Adj A/Prof Darryl O’Donnell – “We had everything before us...”: The virtual reality of virtually eliminating HIV transmission

Event date
Tuesday 31st October 2017
Event time
1:00 PM
Event address
Berg Family Foundation Seminar Room, Level 6, Wallace Wurth Building, Kensington Campus, UNSW Sydney

Location:

Berg Family Foundation Seminar Room, Level 6, Wallace Wurth Building, Kensington Campus, UNSW Sydney

Contact for enquiries 

Rata Joseph, +61 (2) 9385 0900 or recpt@kirby.unsw.edu.au

Kirby Institute Seminar Series presents

 

Adjunct Associate Professor Darryl O’Donnell  

Adjunct Associate Professor Darryl O’Donnell

Chief Executive Officer, Australian Federation of AIDS Organisations (AFAO)

 

 

About your  speaker

Darryl O’Donnell is the Chief Executive Officer of the Australian Federation of AIDS Organisations (AFAO). AFAO leads Australia’s national effort to end HIV and supports stronger civil society responses to HIV in Asia and the Pacific. He has 25 years’ experience working in HIV community, research and public sector roles. From 1999 to 2013, he worked for the NSW Government, including as the Director responsible for statewide HIV, STI and viral hepatitis policy and programs. He joined AFAO in early 2016. In addition to his community roles he holds an Adjunct appointment as Associate Professor at the University of NSW. 

 

Abstract

Charles Dickens’ masterpiece, A tale of two cities, invites us to into a world of duality and contrast—“the best of times and the worst of times... everything before us... nothing before us”. A Dickensian world in every sense. Light and darkness. Good and evil. Hope and despair. 

It is no longer the time of Dickens, but the sharpening contrasts in our domestic response to HIV are hard to ignore. The opportunities we have in our response to HIV are unprecedented, as are the gains being made, at least in NSW, for some. Community mobilisation and know-how, prevention and diagnostic technologies and effective treatment, good primary health care and a sophisticated evidence-base and understanding of our epidemic have created a new theoretical possibility: that we might end HIV transmission in Australia. 

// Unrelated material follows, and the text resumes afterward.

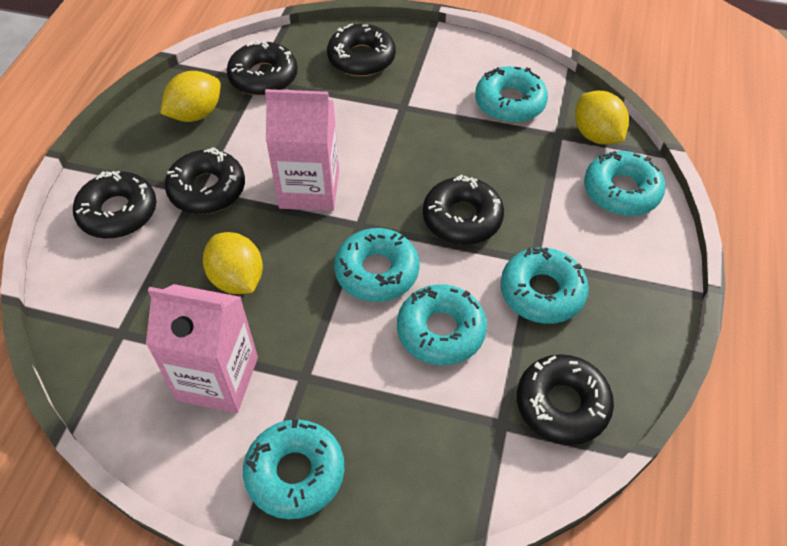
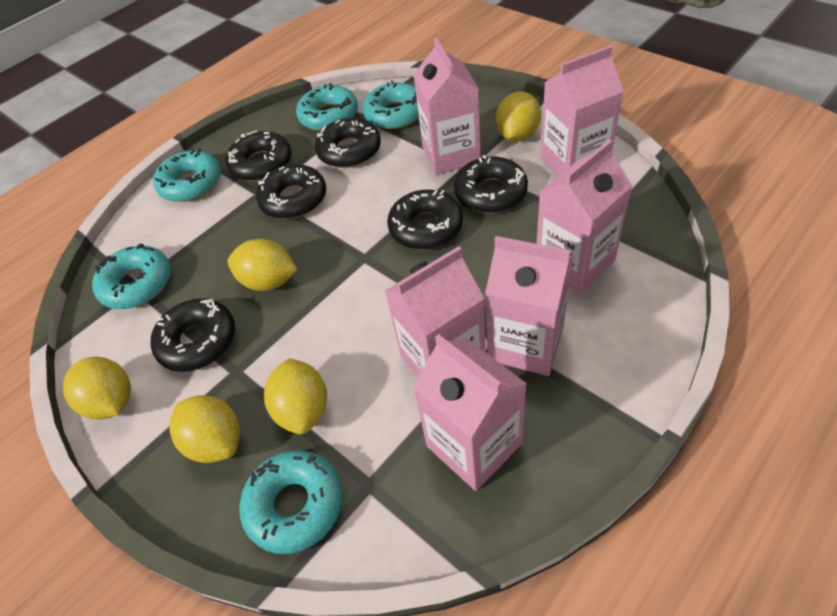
pink carton: [146,284,258,413] [265,89,339,211] = 2 -> [385,246,486,377] [413,38,481,175] [413,334,527,491] [485,236,574,376] [536,139,633,293] [540,45,624,176] = 6
turquoise donut: [243,419,345,519] [334,228,419,302] [397,284,487,365] [475,66,548,123] [500,247,589,324] [584,151,665,216] = 6 -> [92,244,171,309] [153,149,221,202] [240,450,342,554] [296,83,358,131] [362,81,419,129] = 5
yellow lemon: [160,71,221,122] [203,232,263,294] [575,91,629,144] = 3 -> [63,357,131,419] [169,395,240,463] [228,239,297,291] [264,359,327,435] [496,92,541,141] = 5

This possibility creates the greatest duality in our national response: our ability to imagine and hope for an end to HIV transmission and the realities and conditions within which such possibilities lie. In paper I explore the ‘virtual’ within ‘virtual elimination’—highlighting gaps in funding, evidence and political ambition and will—and consider the prospects for better conditions that might allow such possibilities to, virtually, be realised.